If Real win the league then the ?256million (Dh1,267m) investment in new players last summer will be vindicated. Coach Manuel Pellegrini is likely to keep his job and the Champions League defeat to Lyon will be erased from memory. If Real don't win the title, Florentino Perez's project will be dismissed as a vanity affair no different from his Galacticos era. One game could swing such decisions. Barca's circumstances are different. Coach Pep Guardiola has built up a considerable bank of credit and will keep his job for next season as long as he wants it. A failure to retain the title at Real's expense will be a significant blow, but the Catalans could return to the capital weeks later and win the European Cup.
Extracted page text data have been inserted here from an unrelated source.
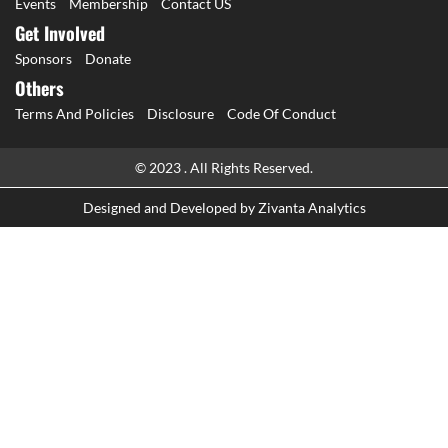
Events
Membership
Contact US
Get Involved
Sponsors
Donate
Others
Terms And Policies
Disclosure
Code Of Conduct
© 2023 . All Rights Reserved.
Designed and Developed by
Zivanta Analytics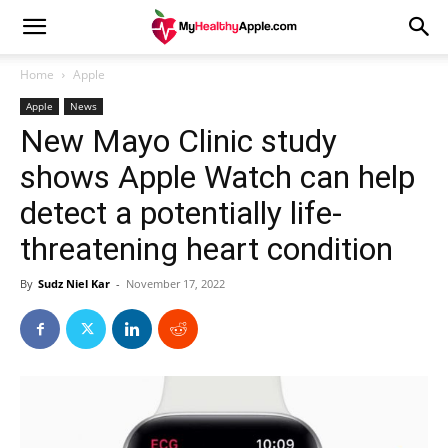
Home
Apple
Apple
News
New Mayo Clinic study
shows Apple Watch can help
detect a potentially life-
threatening heart condition
By
Sudz Niel Kar
-
November 17, 2022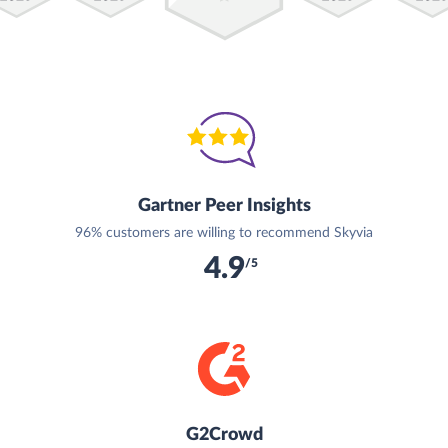
Gartner Peer Insights
96% customers are willing to recommend Skyvia
4.9
/5
G2Crowd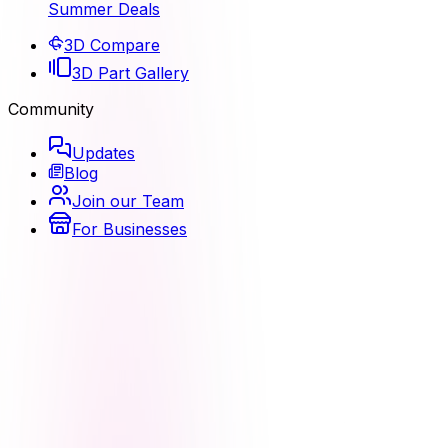
Summer Deals
3D Compare
3D Part Gallery
Community
Updates
Blog
Join our Team
For Businesses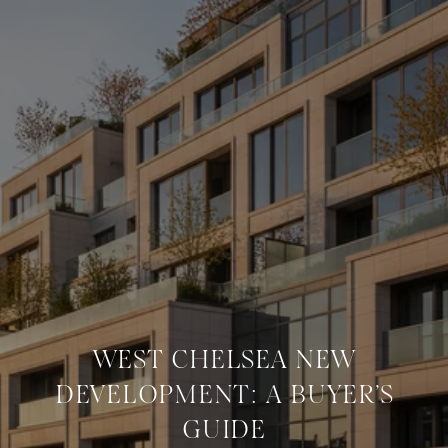
WEST CHELSEA NEW
DEVELOPMENT: A BUYER’S
GUIDE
The prospect of Barca fans dancing around the Cibeles fountain - the traditional point of celebration for Real fans - has been discussed enthusiastically in Catalonia.
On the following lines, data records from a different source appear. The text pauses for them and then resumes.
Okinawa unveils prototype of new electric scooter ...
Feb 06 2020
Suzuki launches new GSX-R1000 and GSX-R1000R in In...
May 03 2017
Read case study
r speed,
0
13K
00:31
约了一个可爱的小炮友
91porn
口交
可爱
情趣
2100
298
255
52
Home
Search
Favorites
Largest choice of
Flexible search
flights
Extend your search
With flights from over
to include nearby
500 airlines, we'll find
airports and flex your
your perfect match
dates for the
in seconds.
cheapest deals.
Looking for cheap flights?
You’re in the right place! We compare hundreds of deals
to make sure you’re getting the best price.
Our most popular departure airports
Both clubs are happy with their lot at the moment. Real feel they can beat Barca at home, while Guardiola's side, flushed with memories of a 6-2 victory the last time they played at the Bernabeu, are relishing the prospect. So it is in Madrid and Catalunya at the moment - constant speculation about the eventual outcome of the Primera Liga, a debate which changes with every fresh result. Every conversation drifts inevitably towards the latest twist in the tale. One week a referee will be the villain, the next a player or coach. Last week's hero was Lionel Messi, while the ever-selective memories will overlook two deliberately received cards in Sunday's Madrid derby for Sergio Ramos and Xabi Alonso. Playing the card system is not seen as immoral in Spain.

Both clubs are so self obsessed, however, that they are failing to look at the wider picture. Valencia's 3-0 defeat at Zaragoza means there's now a 21-point gap between the leading pair and the rest - something which should be of major concern. In the English Premier League - largely considered the other greatest league in the world - just four points separate the three leading Premier League clubs, while below them, nine points separate the next five teams.

Spain's duopoly envelops the country. Fans of every other club will have a preference for Barca or Real. They will watch their own team, but also the two giants on television. It's not just the smaller clubs. For decades, Sevilla fans were honoured to be considered a Real feeder club - until their side started beating them. Espanyol fans will link with Real fans against Barca. Unlike in England, where media money is shared, television contracts are drawn up along club, rather than league lines, so the market dictates that Barca's TV revenue is 100 times that of Xerez. Yet Xerez are supposed to challenge.

The gap is growing. Deportivo la Coruna and Valencia won the league in the past decade. Now it's inconceivable that a team outside the big two will do this, because the rich are getting richer and the rest are getting left behind. Madrid's budget is four times that of Atletico, the third highest-spending club. Barca and Real fans are not unduly concerned. It suits them fine to worry about just one opponent, not that the life is being strangled out of Spain's top division.